Sopwith was with Steven when the call came through. Sopwith's side of the conversation consisted of things like "What? That's brilliant.. good, good. Where? ..yes of course I'll be there. Anything else you can tell me?"
He sounded delighted. Social call, Steven supposed, trying not to listen.
Sopwith put the receiver down, and said to him "They're out. The children-" he'd picked up Steven's term- "are out."
"What? You said you'd put me in the picture if there was another house search."
"Ahh. Um, yeah, apparently they escaped and walked to the nearest copshop."
"Good solid police work" Steven quoted without malice. Happiness welled up in him. His face hurt, he couldn't work out why, then realised he was smiling too hard.
"I don't give a hoot, as long as they're all right." Sopwith's tiredness had ebbed away.
"Are they all right? Are they not hurt?"
"Hungry. They haven't had anyone come by with food since, er, last night's raid in Stoke Newington."

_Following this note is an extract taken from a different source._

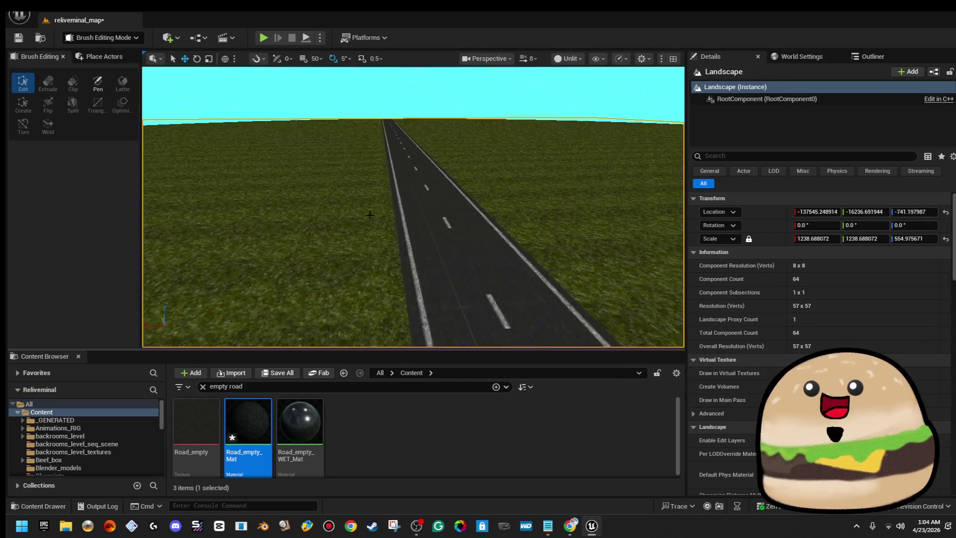
pyautogui.click(428, 224)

- I always thought depriving Munchie of food would either galvanise or kill him - Steven mused. Relief was making him frivolous. "I'm coming with you. You are going-" He realised he didn't know where they were. Never mind, they were safe. Steven shook himself. "Phone parents. I get to phone parents." He tried to steady himself.
Scout had a private word with Will when they went for a shower. The others had gone elsewhere to be interviewed. Hamilton had scored much kudos with the cops for having sneakily photographed their captors using a time release.
"Will, man, you all right? You were freaking out earlier.."
Will flushed awkwardly. He thought maybe he'd been unfair. "I'm sorry. I was - this is weird, all right?" He'd just been offered a nap in a police cell, and he was on the wrong side of the planet, and - "Life is weird, you know?"
Scout nodded, distracted. While he was in no mood to be critical, the towel he was holding was the most threadbare he'd ever seen. "Looking forward to getting home?" he asked, carefully casual. He had a theory about Will's family, but he wasn't sure.
"Do you think Rawley will send us home to be with our folks for a bit?" It was something one of the Englishmen, meaning to be kind, had suggested to Will.
"Not if you don't want to." It was crystal clear to Scout that Will would sooner spend a week being pummelled by the World Wrestling Foundation.
Will nodded, said nothing.
Scout tried for a little more openness. "Your mom's got to be frantic to see you." He liked Will's mom.
Will's shoulders eased a little.
Scout took pity on him. "We've missed some school over this, and we'll miss more, giving evidence, and court appearances. With your scholarship-"
"I can't afford to miss classes" Will agreed, too fast. "I need to go back to Rawley."
"Not your parents" Scout prodded. - I'm not pushing him - he thought. - I'm giving him an opening to confide in me -
Jake rejoined the guys, looking cheerful, and flopped onto the seat next to Hamilton.
"You were flirting with that cop" he said blankly.
"It's nice being a girl again."
"You're supposed to be my girlfriend."
Will and Scout hastily made for the door.
Jake's expression shuttered. "I thought that was just-"
"Just what exactly?"
"While we were in there. You don't do long term. I know that."
"I want long term. I want exclusive. I want forever."
Jake froze, her eyes devouring him. "Ham, you - We're fifteen Ham, listen to yourself."
"And our parents are going to split us up. But the minute I can, I'll come for you."
Jake searched his face. He really meant it. She couldn't believe it, but she also couldn't read anything but sincerity in him. She kissed him.